Stuck in the Middle with You

‘Middle’ being a middelmannetjie; ‘You’ being four Big Beef Bulls. It was Louis’ fault, of course.

I usually go nowhere slowly, but right now I was in a slight hurry, and I had an actual destination for a change. This hurry relative to my normal pace would slow down my progress, as we’ll see. I had just left the beautiful Cubango river in the pic above, which forms the Angolan border with Namibia. I wanted to meet Louis on his farm Kakombo outside Omaruru in two days time.

Go via Tsumeb, said Louis. No, that’s tar! I protested. Ah, said Louis, I also like the back roads; There is another way. I thought it was a cutline but when I went down it it was fine. The D3600? I asked, looking at my maps.me app. Yes, I think so, said my Local Knowledge Personal Route Advisor, not looking at a map. The one that goes dead straight south for about 130km? Yes, I think so, he said. He didn’t say when he had been down that road; nor what he’d been driving – I now know he drives a macho Namibian 4X4 called toyota (which is a Herero word for ‘rugged’) with wheels like a large John Deere. You know what those ous in khaki are like.

As I turned off the tar I thought ‘piece o’ cake.’ A good sand road. Third gear, 40kmh, smooth and a low middelmannetjie. In the dips it was softer and I’d have to change down to second. There were three surfaces: Reddish sand was firmer; light cream was deeper and the lightest grey sand was the deepest and softest. Keep up the momentum through those hollows, I told my driver. Surprisingly, some stretches were jarringly corrugated under the sand! 4X4 ous blame these corrugations on 2-wheel drive vehicles but 2X4 me tells them the 2X4 forums say 4-wheel drive vehicles are to blame. Luckily, so far none have asked me about those non-existent forums. They’ve just laughed at me. But I’m used to that.

**Work to do:** Can you carry on the story above about driving the D3600 sand road in Namibia, starting right after its last sentence?

**Available data:**
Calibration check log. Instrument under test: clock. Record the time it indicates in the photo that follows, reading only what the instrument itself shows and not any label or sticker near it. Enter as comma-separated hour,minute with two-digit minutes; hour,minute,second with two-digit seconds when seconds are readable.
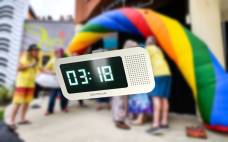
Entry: 3,18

**Right answer:**
After a few km’s I was thinking Uh Oh! and then soon it was 2nd gear and 30kmh with only occasional 3rd gear and 40kmh; After 50km of Uh Oh! it just got too deep, I lost momentum, slammed into 1st gear, but no go; I came to an abrupt halt. Stuck in the middle.

So I switched off and let rip with a long string of all my swearwords, repeating many of them and searching for the best ones.

Then I stopped to think. And what I thought of was that I was near the Angolan border and they speak Portuguese there, which reminded me of the Portuguese swearwords Abel Luis Aparicio Caixinha had taught me in primary school. So I let rip with those a few times. I thought that might help.

Cleverly, I had got stuck next to a lovely shade tree, so I left the Ford Ranger in the blazing sun and went to stand under the tree to think. I was not alone. Those four Big Beef Bulls I mentioned lay chewing the cud and staring at me thoughtfully through half-closed lids. I could see what they were thinking. They were thinking What A Doos.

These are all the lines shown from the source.